■ **Record set**:
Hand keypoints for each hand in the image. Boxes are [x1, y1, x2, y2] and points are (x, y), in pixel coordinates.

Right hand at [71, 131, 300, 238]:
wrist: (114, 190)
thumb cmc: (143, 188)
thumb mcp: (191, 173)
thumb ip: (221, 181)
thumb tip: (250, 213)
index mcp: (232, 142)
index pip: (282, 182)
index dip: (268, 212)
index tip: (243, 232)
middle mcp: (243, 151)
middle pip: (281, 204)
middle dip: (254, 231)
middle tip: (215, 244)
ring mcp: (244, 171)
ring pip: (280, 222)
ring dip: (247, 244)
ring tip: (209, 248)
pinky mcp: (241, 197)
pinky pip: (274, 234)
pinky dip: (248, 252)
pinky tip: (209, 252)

==

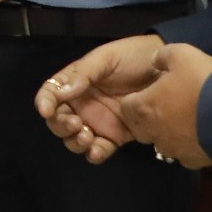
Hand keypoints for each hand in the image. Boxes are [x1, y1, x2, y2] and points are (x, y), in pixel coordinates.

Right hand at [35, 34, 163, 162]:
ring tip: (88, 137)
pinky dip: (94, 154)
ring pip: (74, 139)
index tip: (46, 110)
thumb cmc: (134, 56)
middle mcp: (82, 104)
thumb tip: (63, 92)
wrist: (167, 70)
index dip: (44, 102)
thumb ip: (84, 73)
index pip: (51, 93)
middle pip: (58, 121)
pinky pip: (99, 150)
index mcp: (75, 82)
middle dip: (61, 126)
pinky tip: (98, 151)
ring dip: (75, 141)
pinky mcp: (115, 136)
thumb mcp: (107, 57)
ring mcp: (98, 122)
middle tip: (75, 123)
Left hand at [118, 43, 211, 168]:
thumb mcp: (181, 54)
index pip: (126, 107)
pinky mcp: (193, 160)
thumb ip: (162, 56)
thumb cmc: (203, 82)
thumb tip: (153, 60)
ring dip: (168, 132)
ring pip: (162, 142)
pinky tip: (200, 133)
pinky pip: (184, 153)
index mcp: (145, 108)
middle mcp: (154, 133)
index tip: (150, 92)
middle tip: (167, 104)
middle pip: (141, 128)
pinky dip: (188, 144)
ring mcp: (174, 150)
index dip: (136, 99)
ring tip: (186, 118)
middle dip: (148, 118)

■ **Try it**:
When you reach the line containing "pinky pip: (99, 150)" in the data above, start copying exactly, and stop after the line containing "middle dip: (148, 118)".

■ **Task response**:
pinky pip: (99, 150)
index mcp: (75, 82)
middle dip: (61, 126)
pinky tip: (98, 151)
ring dip: (75, 141)
pinky mcp: (115, 136)
thumb mcp: (107, 57)
ring mcp: (98, 122)
middle tip: (75, 123)
Left hand at [118, 43, 211, 168]:
thumb mcp: (181, 54)
index pip: (126, 107)
pinky mcp: (193, 160)
thumb ip: (162, 56)
thumb cmc: (203, 82)
thumb tip: (153, 60)
ring dip: (168, 132)
ring pip: (162, 142)
pinky tip: (200, 133)
pinky pip: (184, 153)
index mcp: (145, 108)
middle mcp: (154, 133)
index tip: (150, 92)
middle tip: (167, 104)
middle pip: (141, 128)
pinky dip: (188, 144)
ring mcp: (174, 150)
index dip: (136, 99)
ring tip: (186, 118)
middle dip: (148, 118)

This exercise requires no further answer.